Aim of the exercise: Below are the records; give again exactly the line with "Table 3. Concentration", the line with "Fig. 2. (a)", and each line that lies between them, and nothing besides.

Extracted information:
╔══
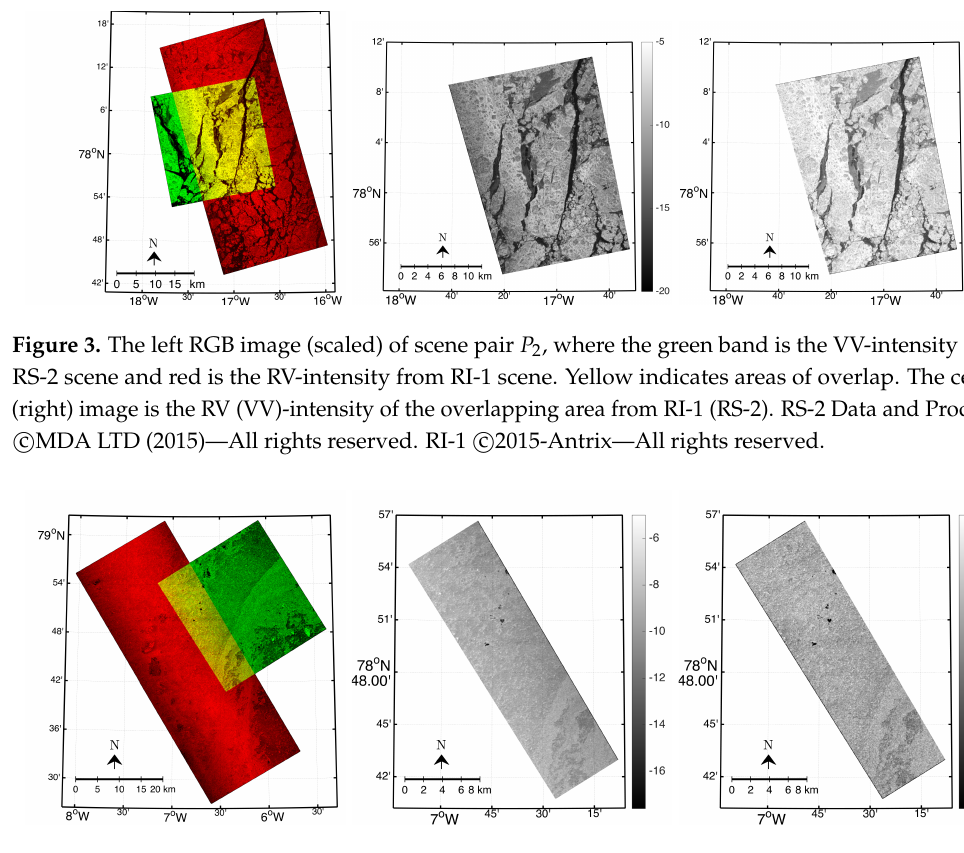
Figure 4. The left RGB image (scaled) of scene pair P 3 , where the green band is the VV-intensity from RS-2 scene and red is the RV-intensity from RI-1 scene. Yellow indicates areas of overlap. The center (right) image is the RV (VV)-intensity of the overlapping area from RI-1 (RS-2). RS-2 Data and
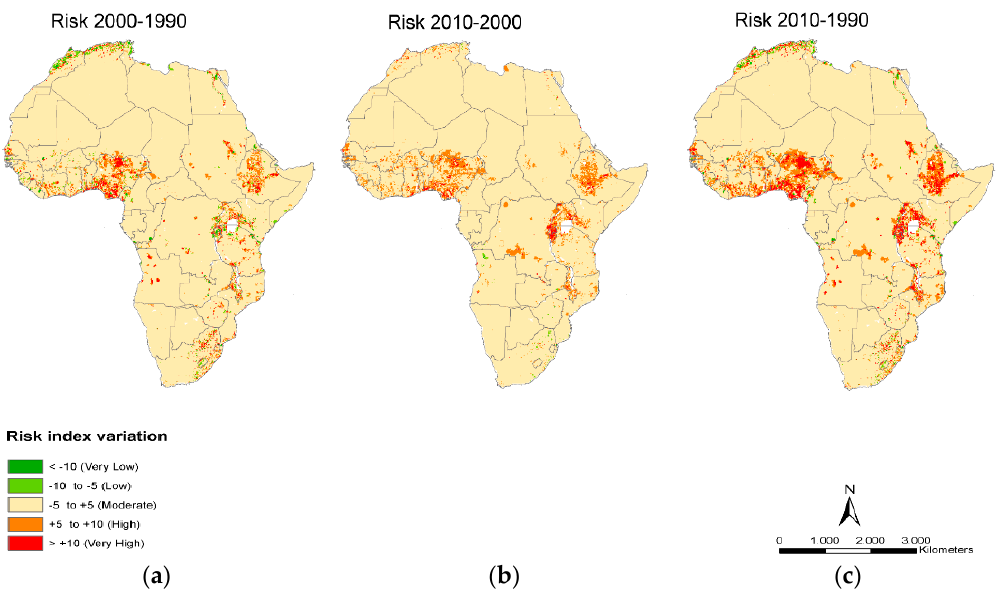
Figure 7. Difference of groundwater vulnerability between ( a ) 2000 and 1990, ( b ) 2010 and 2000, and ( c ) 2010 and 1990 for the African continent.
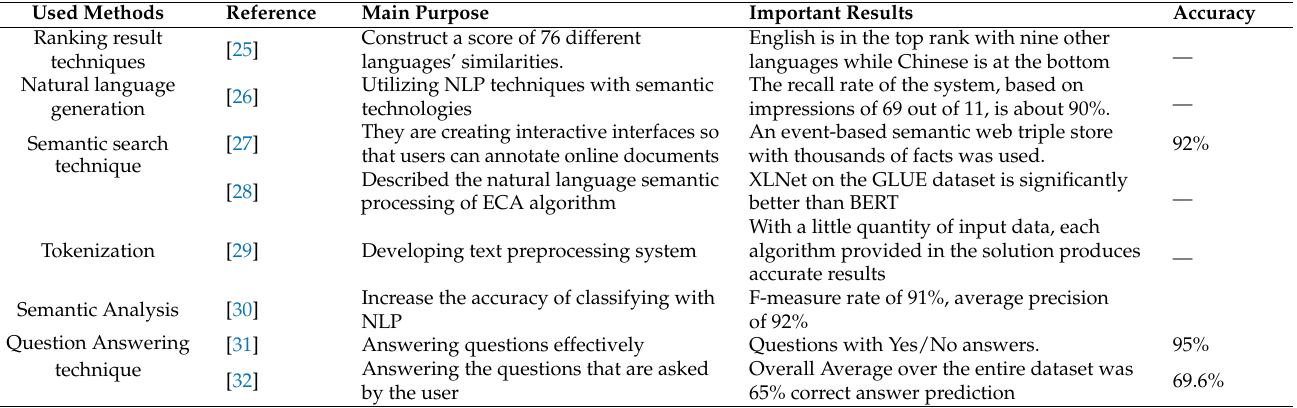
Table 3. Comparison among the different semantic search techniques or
╚══
╔══
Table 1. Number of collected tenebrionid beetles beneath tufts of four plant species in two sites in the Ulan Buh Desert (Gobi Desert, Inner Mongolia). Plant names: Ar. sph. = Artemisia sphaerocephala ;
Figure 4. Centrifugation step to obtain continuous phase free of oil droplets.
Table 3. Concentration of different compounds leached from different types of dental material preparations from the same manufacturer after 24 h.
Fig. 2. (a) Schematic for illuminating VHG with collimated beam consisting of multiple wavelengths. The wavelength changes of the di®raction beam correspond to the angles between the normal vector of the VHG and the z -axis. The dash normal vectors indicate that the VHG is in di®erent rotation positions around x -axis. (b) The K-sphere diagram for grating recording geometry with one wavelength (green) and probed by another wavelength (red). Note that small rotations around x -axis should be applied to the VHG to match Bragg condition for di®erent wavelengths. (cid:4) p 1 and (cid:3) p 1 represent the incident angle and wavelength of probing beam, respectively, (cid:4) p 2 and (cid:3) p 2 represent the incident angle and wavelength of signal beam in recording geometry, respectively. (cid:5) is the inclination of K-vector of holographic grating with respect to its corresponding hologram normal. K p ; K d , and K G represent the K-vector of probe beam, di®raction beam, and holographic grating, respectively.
╚══
╔══
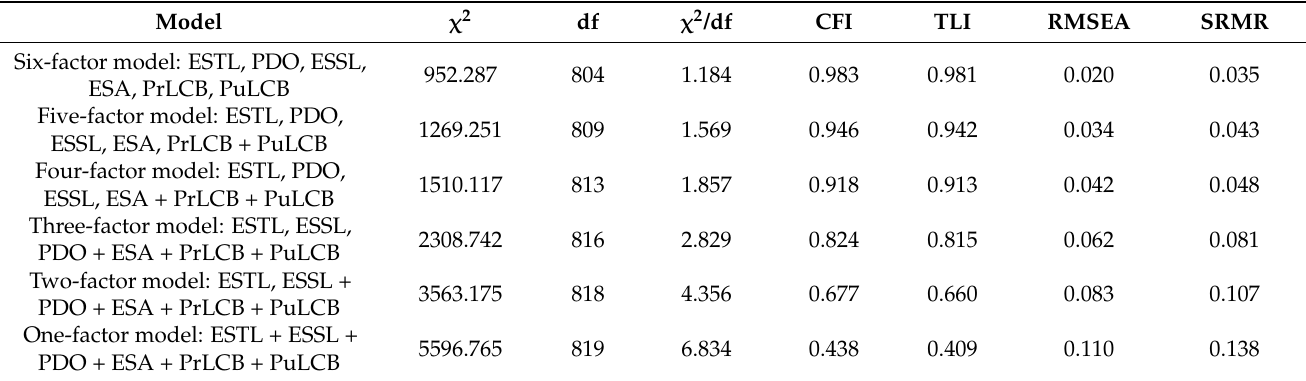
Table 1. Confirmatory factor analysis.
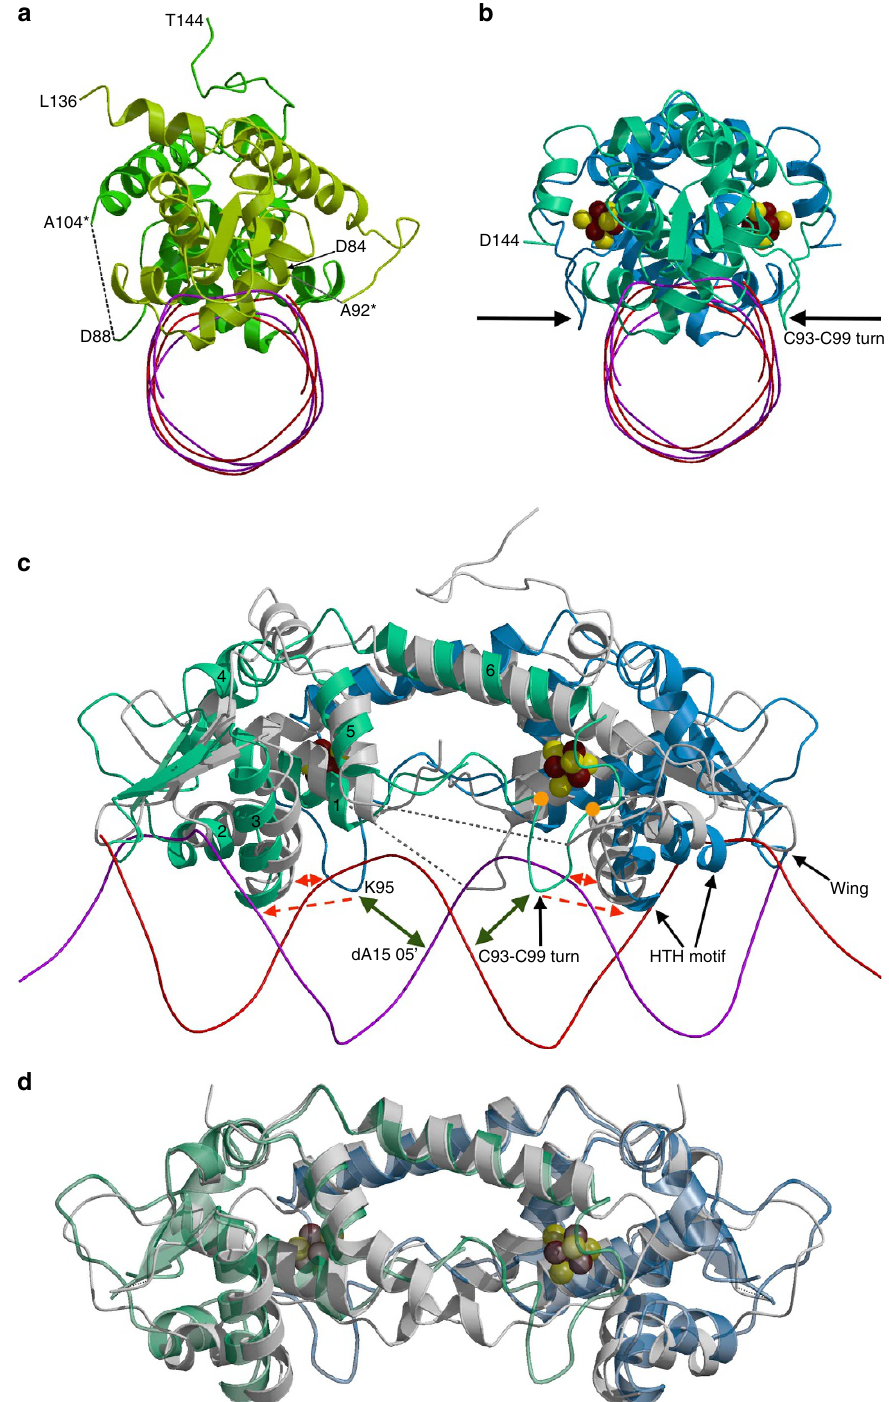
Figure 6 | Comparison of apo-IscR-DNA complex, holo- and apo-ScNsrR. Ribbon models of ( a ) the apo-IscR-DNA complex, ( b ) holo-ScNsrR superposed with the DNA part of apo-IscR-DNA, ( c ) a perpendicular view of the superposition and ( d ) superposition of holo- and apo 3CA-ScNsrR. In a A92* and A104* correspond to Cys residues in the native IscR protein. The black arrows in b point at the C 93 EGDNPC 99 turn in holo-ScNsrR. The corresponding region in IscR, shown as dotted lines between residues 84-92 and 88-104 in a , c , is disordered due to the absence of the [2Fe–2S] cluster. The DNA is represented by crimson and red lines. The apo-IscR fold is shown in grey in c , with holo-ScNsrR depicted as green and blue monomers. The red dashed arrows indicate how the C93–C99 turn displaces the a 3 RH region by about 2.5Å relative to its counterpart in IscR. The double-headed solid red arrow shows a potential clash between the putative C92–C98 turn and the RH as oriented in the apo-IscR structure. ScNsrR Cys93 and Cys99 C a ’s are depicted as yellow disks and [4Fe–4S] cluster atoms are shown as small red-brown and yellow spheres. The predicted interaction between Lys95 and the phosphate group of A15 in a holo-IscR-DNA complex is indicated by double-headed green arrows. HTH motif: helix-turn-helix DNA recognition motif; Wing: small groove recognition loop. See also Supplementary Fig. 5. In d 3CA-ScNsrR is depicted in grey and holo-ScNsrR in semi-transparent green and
╚══
Result of the exercise:
Table 3. Concentration of different compounds leached from different types of dental material preparations from the same manufacturer after 24 h.
Fig. 2. (a) Schematic for illuminating VHG with collimated beam consisting of multiple wavelengths. The wavelength changes of the di®raction beam correspond to the angles between the normal vector of the VHG and the z -axis. The dash normal vectors indicate that the VHG is in di®erent rotation positions around x -axis. (b) The K-sphere diagram for grating recording geometry with one wavelength (green) and probed by another wavelength (red). Note that small rotations around x -axis should be applied to the VHG to match Bragg condition for di®erent wavelengths. (cid:4) p 1 and (cid:3) p 1 represent the incident angle and wavelength of probing beam, respectively, (cid:4) p 2 and (cid:3) p 2 represent the incident angle and wavelength of signal beam in recording geometry, respectively. (cid:5) is the inclination of K-vector of holographic grating with respect to its corresponding hologram normal. K p ; K d , and K G represent the K-vector of probe beam, di®raction beam, and holographic grating, respectively.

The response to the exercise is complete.